**Job A**
In the 12 Monkeys review below, list every personal name the review gives to a character of 12 Monkeys.

Caveats: I’m going to make some comparisons to other TV shows in this review. I’m not doing so to imply 12 Monkeys is derivative ANDÂ I may spoil something about those other shows along the way. The only thing I want to point out is the rising tendency for TV show runners to using these similar ideas (but not yet fully realized tropes), independent of each other’s creative processes. But they’re all still good writers and wonderful humans, ok?
Meltdown, The title of this week’s episode isn’t one of those pretentious titles that makes you question your entire academic career and critical thought processes because you can’t figure it out. Things -melted- -down- this episode, beginning with the time travel machine. Although it never reached critical mass, it caused plenty of damage before it was done flailing around. Some poor soldiers from 1959 got yanked out of time and did their duties to the end. Some of Jones’ prior time travel volunteers came back, turned inside out. There were also two more major losses I want to give more attention to below, but you know who I mean.
The Witness
If this were football, The Witness would be playing from the New England Patriots playbook while Jones and crew would be stuck playing catch up with an high school coach’s old, half-erased chalkboard. He’s doing things Jones had no idea were even possible, such as transferring only his consciousness through time rather than travel in physical form. Why should this be the last lesson in time travel The Witness gives Jones? This can lead down a dangerous deus ex machina path storytelling-wise, but I have faith the writers won’t re-write the rules of time-travel so often they start to contradict.
What’s interesting about The Witness in this episode is that he’s there at all. He wouldn’t need to show up, take over Cassie’s body, and sabotage the time travel machine unless he felt Jones’ team was a credible threat to his plans. Another interesting aspect of the sabotage is that he knew pretty specifically how to not only disable the machine, but turn the facility into a mile-wide crater. Although those observations don’t debunk my “personified time” theory about the Witness’ true identity (see here and here), this episode started to lead us back to the idea of a current cast member with a “if I can’t have [whomever], then no one can have anything” complex becoming The Witness. The next-to-last shot of the episode leads us to consider Ramse as a pretty strong candidate if that’s the case. I think that’s got to be a red herring though if for no their reason than Ramse simply doesn’t have the know-how to sabotage the time travel machine in such a specific way. But could it be Sam?
Sam is just a kid, but he had studied the time travel facility, knew it’s layout down to the last rivet, and given where he ends up…. Let’s put Sam running as my second guess as the Witness’ true identity. I’m allowed more than one. I checked.
Also, why the “plague-doctor” mask? Is The Witness actually trying to avoid contamination to the plague by using 17th century pseudo-science? Maybe he’s just a flair for the dramatic and enjoys the panache of wearing period costumes since it’s likely he’s seen them all.
Jones and Eckland
First Hodor, now this! I am heart-broken about what happened this week. If you’ve read any of my previous reviews this season, you will know how much I LOVED the addition of Michael Hogan as Dr. Jones’ love interest, Dr. Eckland. Although the heroic disintegration of Dr. Eckland from the current timeline returns Dr. Jones to the unattached state that helped allow her to become such a cold, driven leader for Team Time Travel, I doubt she will be able to just wash her hands clean of the affection she had growing toward Dr. Eckland. If someone willingly gives up their life for you and the last words they ever hear from you are, “I don’t love you!” you are bound to have some introspective moments afterwards. He loved her and she had no idea why yet, but she was trying to find out. That is some major unfinished business and like we’ve seen with her feelings toward her daughter, Jones, while capable of keeping her feelings hidden far away from the others, still has intense emotions and hopes. I think she wants one of the subtle course adjustments in time (like the one that produced Dr. Eckland) to make it so her daughter lives again. Now, she may be pulling for TWO souls to be returned to her. My bet: Eckland comes back.

**Job B**
From the records below, echo everything from the line containing "purple star: moved 1 px left, 2 px up" down to the line containing "green triangle: moved", including both of those lines. Leave the pictures out.

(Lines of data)
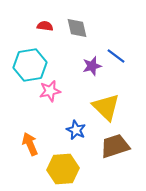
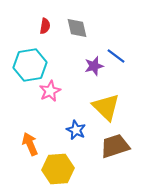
red semicircle: rotated 91 degrees clockwise
purple star: moved 2 px right
pink star: rotated 15 degrees counterclockwise
yellow hexagon: moved 5 px left
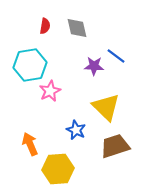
purple star: rotated 18 degrees clockwise
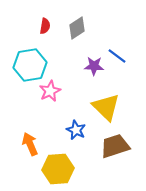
gray diamond: rotated 70 degrees clockwise
blue line: moved 1 px right
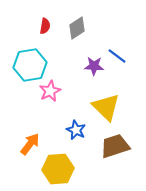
orange arrow: rotated 60 degrees clockwise
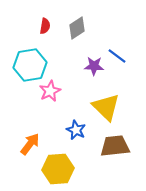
brown trapezoid: rotated 12 degrees clockwise
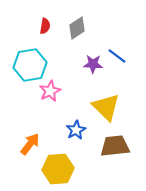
purple star: moved 1 px left, 2 px up
blue star: rotated 18 degrees clockwise
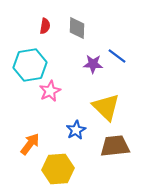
gray diamond: rotated 55 degrees counterclockwise
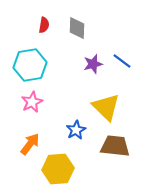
red semicircle: moved 1 px left, 1 px up
blue line: moved 5 px right, 5 px down
purple star: rotated 18 degrees counterclockwise
pink star: moved 18 px left, 11 px down
brown trapezoid: rotated 12 degrees clockwise
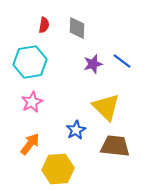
cyan hexagon: moved 3 px up
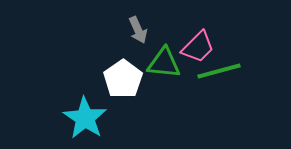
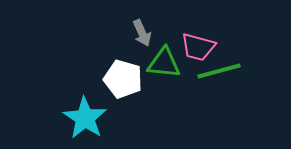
gray arrow: moved 4 px right, 3 px down
pink trapezoid: rotated 60 degrees clockwise
white pentagon: rotated 21 degrees counterclockwise
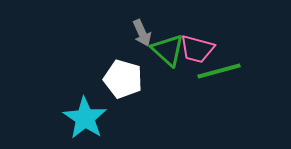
pink trapezoid: moved 1 px left, 2 px down
green triangle: moved 4 px right, 13 px up; rotated 36 degrees clockwise
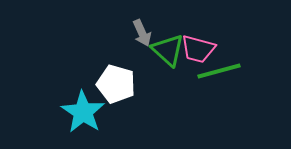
pink trapezoid: moved 1 px right
white pentagon: moved 7 px left, 5 px down
cyan star: moved 2 px left, 6 px up
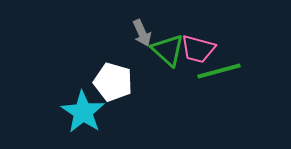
white pentagon: moved 3 px left, 2 px up
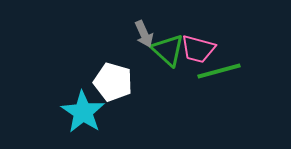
gray arrow: moved 2 px right, 1 px down
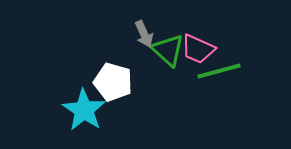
pink trapezoid: rotated 9 degrees clockwise
cyan star: moved 1 px right, 2 px up
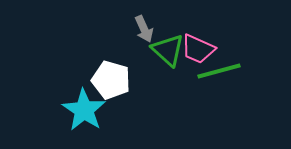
gray arrow: moved 5 px up
white pentagon: moved 2 px left, 2 px up
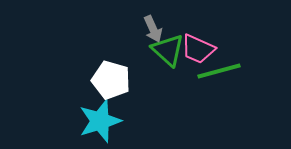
gray arrow: moved 9 px right
cyan star: moved 16 px right, 11 px down; rotated 21 degrees clockwise
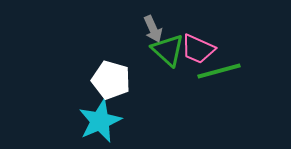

**Expected answer A**
Jones, Eckland, Cassie, Ramse, Sam

**Expected answer B**
purple star: moved 1 px left, 2 px up
blue star: rotated 18 degrees clockwise
gray diamond: rotated 55 degrees counterclockwise
red semicircle: moved 1 px left, 1 px up
blue line: moved 5 px right, 5 px down
purple star: rotated 18 degrees counterclockwise
pink star: moved 18 px left, 11 px down
brown trapezoid: rotated 12 degrees clockwise
cyan hexagon: moved 3 px up
gray arrow: moved 4 px right, 3 px down
pink trapezoid: rotated 60 degrees clockwise
white pentagon: rotated 21 degrees counterclockwise
pink trapezoid: moved 1 px left, 2 px down
green triangle: moved 4 px right, 13 px up; rotated 36 degrees clockwise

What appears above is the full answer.